### [Aim of the exercise]
Answer these from the court opinion:
(a) Which case held that Supreme Court Rule 38 applies to criminal as well as civil cases?
(b) Under which Supreme Court rule is an adverse decision on a rehearing application a condition precedent to seeking certiorari?
(c) In Birmingham Gas Co. v. Sanders, why did the Court of Appeals strike the petitioners' application for rehearing?

### [Text]
Court Opinion

ID: 3225631
Source: CourtListenerOpinion
Date Created: 2016-07-05 16:02:27.626765+00
Date Added: 2024-06-11T07:40:02.732559
License: Public Domain

The Court of Appeals sustained appellant's motion to strike the State's application for rehearing upon the ground of a noncompliance with Supreme Court Rule 38, Code 1940, Tit. 7 Appendix. This rule was held as applicable to criminal as well as civil cases in Caraway v. State, 207 Ala. 588, 93 So. 548. And whether or not this rule should be enforced in any particular case was held by this Court in Hall v. State,222 Ala. 26, 130 So. 533, to be a matter addressed to the irrevisable discretion of the Court of Appeals. That discretion was here exercised against the State and the application stricken.
Coming to a consideration of the application for review of the opinion of the Court of Appeals, and speaking to a like situation as here presented, this Court in Birmingham Gas Co. v. Sanders, 230 Ala. 649, 162 So. 532, very pertinently observed that the writ was due to be denied for the reason that in fact there was no application for rehearing decided adversely to the petitioner by the Court of Appeals as required as a condition precedent to the application for certiorari to this Court under Supreme Court Rule 44. We there observed: "This for the reason that petitioners' application for rehearing in the Court of Appeals was there stricken by said court for a failure to comply with Supreme Court Rule 38. This that court had a right to do, and, having done so, there was no application upon which adverse ruling could be made."

### [Records supplied]

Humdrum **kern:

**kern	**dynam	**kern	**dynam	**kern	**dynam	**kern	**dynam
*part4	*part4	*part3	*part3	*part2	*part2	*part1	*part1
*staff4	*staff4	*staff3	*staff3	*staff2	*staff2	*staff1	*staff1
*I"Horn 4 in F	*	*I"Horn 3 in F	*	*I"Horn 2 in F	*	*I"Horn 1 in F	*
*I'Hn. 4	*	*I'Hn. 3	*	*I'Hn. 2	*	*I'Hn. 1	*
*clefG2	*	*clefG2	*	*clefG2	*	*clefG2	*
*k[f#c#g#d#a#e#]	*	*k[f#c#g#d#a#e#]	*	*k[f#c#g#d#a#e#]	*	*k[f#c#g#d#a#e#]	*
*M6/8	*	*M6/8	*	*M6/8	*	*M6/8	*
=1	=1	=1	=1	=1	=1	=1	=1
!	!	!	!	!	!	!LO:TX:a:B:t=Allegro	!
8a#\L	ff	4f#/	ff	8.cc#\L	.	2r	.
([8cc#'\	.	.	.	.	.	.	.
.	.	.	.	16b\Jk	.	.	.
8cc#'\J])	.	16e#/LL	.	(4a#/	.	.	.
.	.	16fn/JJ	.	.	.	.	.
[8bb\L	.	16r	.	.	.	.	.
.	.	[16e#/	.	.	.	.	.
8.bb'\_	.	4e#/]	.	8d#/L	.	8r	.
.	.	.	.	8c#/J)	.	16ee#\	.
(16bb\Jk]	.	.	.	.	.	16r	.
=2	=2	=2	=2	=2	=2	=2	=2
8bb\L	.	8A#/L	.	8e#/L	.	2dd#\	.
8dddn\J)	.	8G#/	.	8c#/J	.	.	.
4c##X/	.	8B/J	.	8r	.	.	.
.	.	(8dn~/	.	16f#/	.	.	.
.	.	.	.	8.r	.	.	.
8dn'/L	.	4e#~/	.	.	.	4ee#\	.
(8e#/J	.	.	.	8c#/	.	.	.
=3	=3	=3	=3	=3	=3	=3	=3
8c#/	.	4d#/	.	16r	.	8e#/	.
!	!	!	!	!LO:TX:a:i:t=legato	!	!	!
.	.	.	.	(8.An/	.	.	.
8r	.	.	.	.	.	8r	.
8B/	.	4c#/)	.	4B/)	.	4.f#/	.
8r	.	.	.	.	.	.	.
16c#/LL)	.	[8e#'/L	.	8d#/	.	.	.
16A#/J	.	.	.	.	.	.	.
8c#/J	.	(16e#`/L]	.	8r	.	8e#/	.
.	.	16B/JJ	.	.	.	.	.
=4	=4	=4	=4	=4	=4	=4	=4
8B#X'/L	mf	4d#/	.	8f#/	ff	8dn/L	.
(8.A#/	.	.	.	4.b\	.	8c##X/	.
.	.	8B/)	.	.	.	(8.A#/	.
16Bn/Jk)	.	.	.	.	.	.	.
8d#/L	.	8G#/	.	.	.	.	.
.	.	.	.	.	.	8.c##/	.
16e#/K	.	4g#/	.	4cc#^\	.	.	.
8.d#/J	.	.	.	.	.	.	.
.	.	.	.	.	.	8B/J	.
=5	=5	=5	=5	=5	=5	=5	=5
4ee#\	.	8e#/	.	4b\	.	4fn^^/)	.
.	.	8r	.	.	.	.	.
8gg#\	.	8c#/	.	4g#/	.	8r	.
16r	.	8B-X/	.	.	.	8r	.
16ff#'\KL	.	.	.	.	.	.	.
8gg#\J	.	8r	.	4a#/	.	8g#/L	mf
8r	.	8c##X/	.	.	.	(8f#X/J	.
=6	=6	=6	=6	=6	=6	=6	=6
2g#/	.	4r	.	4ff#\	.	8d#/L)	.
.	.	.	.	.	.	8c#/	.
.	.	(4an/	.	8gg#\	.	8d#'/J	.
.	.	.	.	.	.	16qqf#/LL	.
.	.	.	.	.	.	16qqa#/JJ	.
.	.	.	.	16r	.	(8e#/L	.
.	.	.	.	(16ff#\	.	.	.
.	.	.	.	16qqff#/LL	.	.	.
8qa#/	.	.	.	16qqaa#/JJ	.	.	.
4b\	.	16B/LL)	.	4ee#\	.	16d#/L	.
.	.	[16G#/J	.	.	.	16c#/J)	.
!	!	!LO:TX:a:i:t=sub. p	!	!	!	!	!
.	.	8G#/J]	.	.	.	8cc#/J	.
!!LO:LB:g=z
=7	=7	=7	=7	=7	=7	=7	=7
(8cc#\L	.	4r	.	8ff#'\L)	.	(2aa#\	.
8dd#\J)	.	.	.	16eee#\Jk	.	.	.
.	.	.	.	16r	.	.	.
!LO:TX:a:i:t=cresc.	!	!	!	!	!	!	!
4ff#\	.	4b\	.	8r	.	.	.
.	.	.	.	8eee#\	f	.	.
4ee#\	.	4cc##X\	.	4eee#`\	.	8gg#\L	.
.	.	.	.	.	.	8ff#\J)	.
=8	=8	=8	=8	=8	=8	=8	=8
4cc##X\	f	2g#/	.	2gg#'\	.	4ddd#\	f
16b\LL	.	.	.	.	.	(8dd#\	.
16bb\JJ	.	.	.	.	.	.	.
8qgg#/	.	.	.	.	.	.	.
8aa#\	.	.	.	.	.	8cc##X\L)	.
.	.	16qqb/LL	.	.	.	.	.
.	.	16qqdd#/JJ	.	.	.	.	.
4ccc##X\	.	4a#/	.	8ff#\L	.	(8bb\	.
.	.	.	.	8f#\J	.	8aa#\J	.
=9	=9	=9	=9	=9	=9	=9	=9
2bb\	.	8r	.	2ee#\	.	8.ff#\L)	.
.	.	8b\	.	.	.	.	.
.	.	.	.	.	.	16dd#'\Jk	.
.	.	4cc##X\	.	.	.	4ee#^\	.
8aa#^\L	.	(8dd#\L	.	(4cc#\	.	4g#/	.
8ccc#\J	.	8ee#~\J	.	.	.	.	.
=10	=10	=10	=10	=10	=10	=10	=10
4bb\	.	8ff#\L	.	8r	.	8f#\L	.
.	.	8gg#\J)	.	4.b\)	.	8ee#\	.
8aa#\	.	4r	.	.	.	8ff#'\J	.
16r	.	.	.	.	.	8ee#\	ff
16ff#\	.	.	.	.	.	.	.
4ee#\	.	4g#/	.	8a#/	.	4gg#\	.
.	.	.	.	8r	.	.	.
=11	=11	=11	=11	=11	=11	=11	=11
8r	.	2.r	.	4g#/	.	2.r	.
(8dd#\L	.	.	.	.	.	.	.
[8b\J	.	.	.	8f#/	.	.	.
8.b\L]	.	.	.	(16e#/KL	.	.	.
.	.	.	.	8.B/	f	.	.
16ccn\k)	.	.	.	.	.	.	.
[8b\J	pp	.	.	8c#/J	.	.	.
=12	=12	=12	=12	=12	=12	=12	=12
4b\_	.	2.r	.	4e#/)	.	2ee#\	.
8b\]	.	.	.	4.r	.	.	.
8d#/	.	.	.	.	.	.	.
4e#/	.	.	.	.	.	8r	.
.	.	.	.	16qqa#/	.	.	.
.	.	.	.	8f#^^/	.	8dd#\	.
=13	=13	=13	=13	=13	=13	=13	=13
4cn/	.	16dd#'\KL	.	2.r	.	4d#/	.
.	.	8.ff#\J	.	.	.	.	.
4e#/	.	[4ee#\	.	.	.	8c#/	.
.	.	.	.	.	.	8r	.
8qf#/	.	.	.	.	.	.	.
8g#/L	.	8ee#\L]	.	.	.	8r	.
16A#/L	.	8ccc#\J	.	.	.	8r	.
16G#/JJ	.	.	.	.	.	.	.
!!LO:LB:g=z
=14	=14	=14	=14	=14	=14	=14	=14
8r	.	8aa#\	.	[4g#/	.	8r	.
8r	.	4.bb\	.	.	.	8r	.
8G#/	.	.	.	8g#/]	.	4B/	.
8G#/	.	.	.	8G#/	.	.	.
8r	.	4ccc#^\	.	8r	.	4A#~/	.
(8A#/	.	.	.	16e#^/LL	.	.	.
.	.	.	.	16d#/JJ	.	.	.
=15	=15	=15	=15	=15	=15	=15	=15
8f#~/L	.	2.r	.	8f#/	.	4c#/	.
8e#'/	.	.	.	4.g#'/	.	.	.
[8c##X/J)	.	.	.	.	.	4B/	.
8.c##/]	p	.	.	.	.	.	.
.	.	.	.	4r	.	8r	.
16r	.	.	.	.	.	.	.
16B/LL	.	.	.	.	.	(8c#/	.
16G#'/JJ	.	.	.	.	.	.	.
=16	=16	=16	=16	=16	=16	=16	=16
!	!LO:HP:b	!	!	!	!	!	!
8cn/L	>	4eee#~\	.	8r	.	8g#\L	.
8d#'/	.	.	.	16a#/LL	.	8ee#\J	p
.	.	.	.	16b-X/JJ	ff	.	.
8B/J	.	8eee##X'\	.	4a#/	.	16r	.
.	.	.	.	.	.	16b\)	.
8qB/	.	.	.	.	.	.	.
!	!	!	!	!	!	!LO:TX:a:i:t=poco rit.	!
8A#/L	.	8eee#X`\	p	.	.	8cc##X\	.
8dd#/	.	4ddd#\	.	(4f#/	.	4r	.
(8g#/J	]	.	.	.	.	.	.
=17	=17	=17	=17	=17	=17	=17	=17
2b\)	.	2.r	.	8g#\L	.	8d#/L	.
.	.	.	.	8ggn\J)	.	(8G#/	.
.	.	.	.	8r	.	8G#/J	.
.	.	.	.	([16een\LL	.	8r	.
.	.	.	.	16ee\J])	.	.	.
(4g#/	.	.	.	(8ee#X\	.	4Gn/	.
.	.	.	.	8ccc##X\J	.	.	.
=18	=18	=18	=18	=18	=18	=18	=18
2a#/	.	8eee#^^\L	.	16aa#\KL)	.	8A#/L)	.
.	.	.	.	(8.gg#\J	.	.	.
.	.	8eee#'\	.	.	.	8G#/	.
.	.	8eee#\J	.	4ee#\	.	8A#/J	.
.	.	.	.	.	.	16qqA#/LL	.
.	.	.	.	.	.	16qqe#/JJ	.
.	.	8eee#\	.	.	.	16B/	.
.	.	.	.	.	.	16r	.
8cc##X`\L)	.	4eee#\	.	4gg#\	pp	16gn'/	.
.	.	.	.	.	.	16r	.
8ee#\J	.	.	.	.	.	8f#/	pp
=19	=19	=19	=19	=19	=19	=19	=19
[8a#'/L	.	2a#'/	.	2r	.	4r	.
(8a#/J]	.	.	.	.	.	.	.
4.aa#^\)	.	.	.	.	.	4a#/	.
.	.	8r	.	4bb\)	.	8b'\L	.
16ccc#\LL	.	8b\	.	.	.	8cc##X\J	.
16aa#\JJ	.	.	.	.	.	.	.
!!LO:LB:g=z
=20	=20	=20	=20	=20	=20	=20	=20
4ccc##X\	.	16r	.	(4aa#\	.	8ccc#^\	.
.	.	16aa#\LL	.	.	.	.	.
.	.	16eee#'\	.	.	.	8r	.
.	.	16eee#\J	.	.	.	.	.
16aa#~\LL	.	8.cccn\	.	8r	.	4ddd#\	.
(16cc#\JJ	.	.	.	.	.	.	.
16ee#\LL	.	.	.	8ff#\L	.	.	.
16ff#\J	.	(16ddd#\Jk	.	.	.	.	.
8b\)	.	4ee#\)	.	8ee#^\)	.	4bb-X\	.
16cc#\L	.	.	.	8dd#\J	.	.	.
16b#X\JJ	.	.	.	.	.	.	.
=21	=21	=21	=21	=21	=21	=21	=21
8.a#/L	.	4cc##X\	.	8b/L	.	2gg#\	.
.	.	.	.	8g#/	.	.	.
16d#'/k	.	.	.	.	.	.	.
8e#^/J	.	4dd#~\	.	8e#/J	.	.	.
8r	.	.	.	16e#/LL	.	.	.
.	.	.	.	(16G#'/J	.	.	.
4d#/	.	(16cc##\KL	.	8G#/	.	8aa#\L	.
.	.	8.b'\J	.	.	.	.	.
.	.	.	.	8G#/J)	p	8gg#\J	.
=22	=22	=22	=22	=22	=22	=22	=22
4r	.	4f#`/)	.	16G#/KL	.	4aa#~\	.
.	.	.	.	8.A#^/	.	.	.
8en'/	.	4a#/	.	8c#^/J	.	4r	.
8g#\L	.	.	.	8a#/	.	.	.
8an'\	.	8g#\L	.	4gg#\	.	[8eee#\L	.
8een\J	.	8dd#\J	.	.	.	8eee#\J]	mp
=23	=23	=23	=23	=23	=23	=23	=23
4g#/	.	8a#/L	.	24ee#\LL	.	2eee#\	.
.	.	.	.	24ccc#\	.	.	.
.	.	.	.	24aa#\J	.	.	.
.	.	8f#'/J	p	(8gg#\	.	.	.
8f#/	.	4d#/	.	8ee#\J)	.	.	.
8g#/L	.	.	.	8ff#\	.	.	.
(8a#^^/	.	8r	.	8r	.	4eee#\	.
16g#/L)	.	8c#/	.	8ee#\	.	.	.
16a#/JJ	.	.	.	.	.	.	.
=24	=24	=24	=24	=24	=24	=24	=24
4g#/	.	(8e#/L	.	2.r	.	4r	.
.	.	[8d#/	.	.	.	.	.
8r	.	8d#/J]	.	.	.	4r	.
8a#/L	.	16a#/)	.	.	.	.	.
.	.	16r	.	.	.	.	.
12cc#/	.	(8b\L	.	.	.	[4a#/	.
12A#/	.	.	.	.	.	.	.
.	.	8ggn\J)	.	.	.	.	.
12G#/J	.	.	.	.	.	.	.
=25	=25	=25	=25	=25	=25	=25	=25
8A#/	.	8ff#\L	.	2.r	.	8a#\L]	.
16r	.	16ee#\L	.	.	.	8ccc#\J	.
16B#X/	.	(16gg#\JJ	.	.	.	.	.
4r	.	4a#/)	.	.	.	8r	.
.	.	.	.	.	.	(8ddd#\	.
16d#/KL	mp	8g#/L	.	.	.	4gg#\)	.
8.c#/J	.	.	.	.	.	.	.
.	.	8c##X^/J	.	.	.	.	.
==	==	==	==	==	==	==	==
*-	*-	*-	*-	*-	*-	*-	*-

### [Response below]
(a) Caraway v. State, 207 Ala. 588, 93 So. 548.
(b) Supreme Court Rule 44.
(c) The application failed to comply with Supreme Court Rule 38.